§ **Prompt A**
Copy the article about Clarke Hinkle, beginning at the words "As a teenager" and stopping after "thought was interesting.", but switch "teenager" to "high school student".
§ **Prompt B**
According to the article about Clarke Hinkle, who passed Hinkle as the NFL's all-time rushing leader, and in what year?

§ **Excerpted passage**
What Would Clarke Hinkle and Bronko Nagurski Think of the Modern NFL?

Posted on April 10, 2011 by Dean Hybl

Clarke Hinkle played in an era before players wore facemasks and other protective padding.

If he were still alive today, you can bet that former NFL running back and Pro Football Hall of Fame member Clarke Hinkle would have some pretty terse things to say to both the players and owners in the current labor mess. Though Hinkle, who would have celebrated his 99th birthday on April 10th, passed away in 1988, words he wrote to me several years prior to his death are a great reminder of how different the NFL of today is from when he helped make the game popular in the 1930s.

As a teenager in the early 1980s, I sent letters to many former professional athletes expressing how much I thought of what they had done and asking for an autograph. Because this was in the days before autographs became such a big and lucrative business, I actually received many cards, pictures and letters back from former greats ranging from Otto Graham, Doak Walker and Bart Starr to Johnny Bench, Sparky Anderson and Happy Chandler.

In each letter I typically included a couple paragraphs talking about their career or something else that I thought was interesting.

In writing to Clarke Hinkle, I mentioned how I thought it was interesting that he had once been the NFL’s all-time rushing leader with 3,850 career yards. In fact, he held that honor from the time he retired in 1941 until being passed by Steve Van Buren in 1949. At the time I was writing to him, the record was held by Jim Brown with 12,312 yards and Walter Payton and Franco Harris were in competition to eclipse that total.

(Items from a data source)
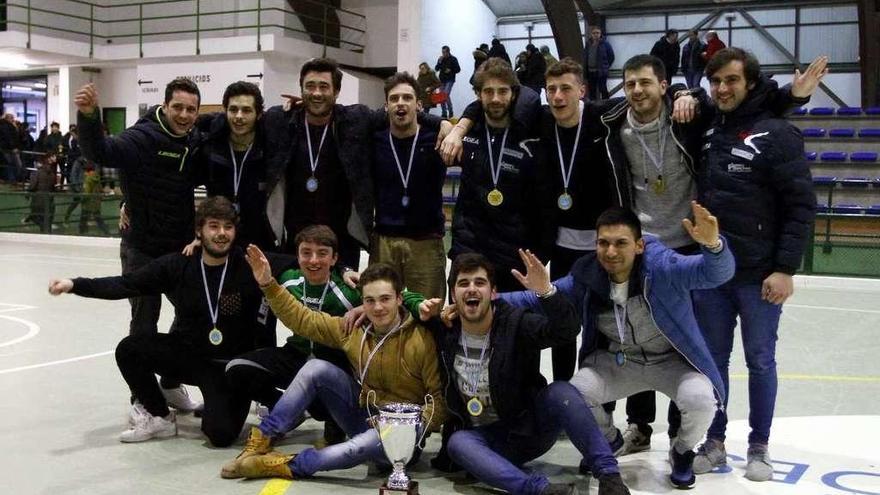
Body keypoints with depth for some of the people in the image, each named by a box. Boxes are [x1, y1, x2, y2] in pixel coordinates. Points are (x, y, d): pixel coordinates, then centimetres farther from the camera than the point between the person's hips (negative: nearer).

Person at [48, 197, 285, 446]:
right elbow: (126, 284, -10)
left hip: (230, 364, -3)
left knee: (221, 434, -22)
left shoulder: (248, 267, -13)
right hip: (186, 353, 3)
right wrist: (75, 284, -20)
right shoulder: (177, 266, -7)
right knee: (129, 349, -18)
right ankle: (158, 417, 5)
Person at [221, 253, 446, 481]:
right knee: (317, 368, -14)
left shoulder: (423, 340, -17)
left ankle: (289, 465, -28)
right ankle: (262, 440, -9)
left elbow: (439, 396, -14)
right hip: (361, 417, 5)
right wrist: (268, 284, -4)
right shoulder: (353, 328, -1)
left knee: (377, 440, -41)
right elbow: (302, 319, 3)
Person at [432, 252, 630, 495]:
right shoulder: (444, 331, -3)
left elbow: (567, 330, -28)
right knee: (457, 442, -34)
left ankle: (609, 475, -32)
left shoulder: (515, 323, -11)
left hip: (530, 427, -1)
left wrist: (546, 292, -45)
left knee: (561, 391, -31)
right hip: (484, 439, 1)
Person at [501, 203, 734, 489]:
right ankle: (608, 440, 18)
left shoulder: (662, 266, -25)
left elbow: (717, 272, -39)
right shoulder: (586, 275, -13)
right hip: (617, 362, 3)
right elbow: (538, 300, -3)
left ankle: (682, 452, 9)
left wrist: (712, 245, -63)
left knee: (700, 399, -30)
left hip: (671, 361, -3)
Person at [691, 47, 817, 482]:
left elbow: (801, 205, -9)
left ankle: (759, 447, 21)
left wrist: (785, 268, -14)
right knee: (712, 359, 11)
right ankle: (714, 441, 24)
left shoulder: (777, 133, -8)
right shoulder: (706, 132, 6)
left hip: (759, 274, -4)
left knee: (760, 361, 7)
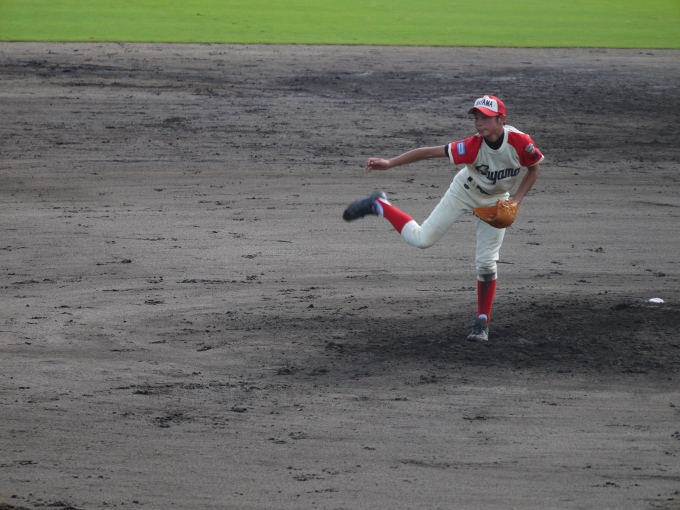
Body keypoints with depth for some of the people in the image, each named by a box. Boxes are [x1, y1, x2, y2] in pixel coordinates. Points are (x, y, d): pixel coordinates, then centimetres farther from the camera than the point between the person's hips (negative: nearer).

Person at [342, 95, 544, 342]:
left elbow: (535, 167, -10)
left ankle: (482, 322, 12)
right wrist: (389, 163, -41)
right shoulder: (473, 146, -35)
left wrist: (516, 201, -19)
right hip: (464, 192, -1)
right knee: (421, 239, -6)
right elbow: (428, 152, -35)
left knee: (486, 261, -4)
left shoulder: (520, 141, -31)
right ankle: (378, 205, 17)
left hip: (495, 201, 1)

§ **Answer box A**
As a high school student in the early 1980s, I sent letters to many former professional athletes expressing how much I thought of what they had done and asking for an autograph. Because this was in the days before autographs became such a big and lucrative business, I actually received many cards, pictures and letters back from former greats ranging from Otto Graham, Doak Walker and Bart Starr to Johnny Bench, Sparky Anderson and Happy Chandler.

In each letter I typically included a couple paragraphs talking about their career or something else that I thought was interesting.

§ **Answer box B**
Steve Van Buren passed him in 1949.